The ending seems to be there because it is a cool idea, and it flatly contradicts something that happened in an earlier story. As always though, Baker is great; giving his all to the poorest material.
The final disc has two oddities. Expedition Earth is a BBC schools radio programme starring Tom Baker and Sladen, which involves them flitting through time from the birth of the solar system. While doing this, they encounter an alien who does nothing but shout about things. The story is just a hook to hang descriptions of the various states of the Earth upon as Baker explains them to Sladen (and the listening child). It’s surprisingly fun- mainly because of the nostalgia of listening to a school broadcast for the first time in decades!
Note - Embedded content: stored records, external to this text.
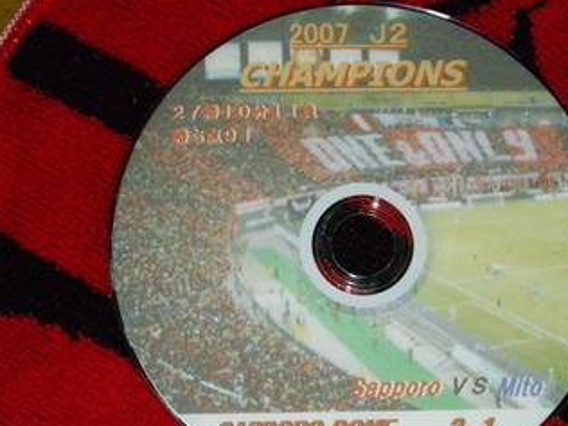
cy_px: 233
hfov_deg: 15.8
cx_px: 307
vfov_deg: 11.9
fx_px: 2051
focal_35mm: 125
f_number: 4.6
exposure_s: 1/125
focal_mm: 15.3
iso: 800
Finally, Whatever Happened to Susan Foreman, has an impressive cast lead by Jane Asher, and features a cameo from the mighty Claire Rainer. It has problems for the… ‘dedicated’ Who fan, some of which are pretty big howlers. There are factual errors- the play states that Ian and Barbara were left back seconds after they left with the Doctor, when in actual fact he left them back two years later. The comedy is hit and miss, but some jokes are corkers. Again, as with Expedition Earth, this is worth it for the curiosity factor.
All in all, this is not as strong a set as the lost TV episodes, but worth it for the dedicated Whovian.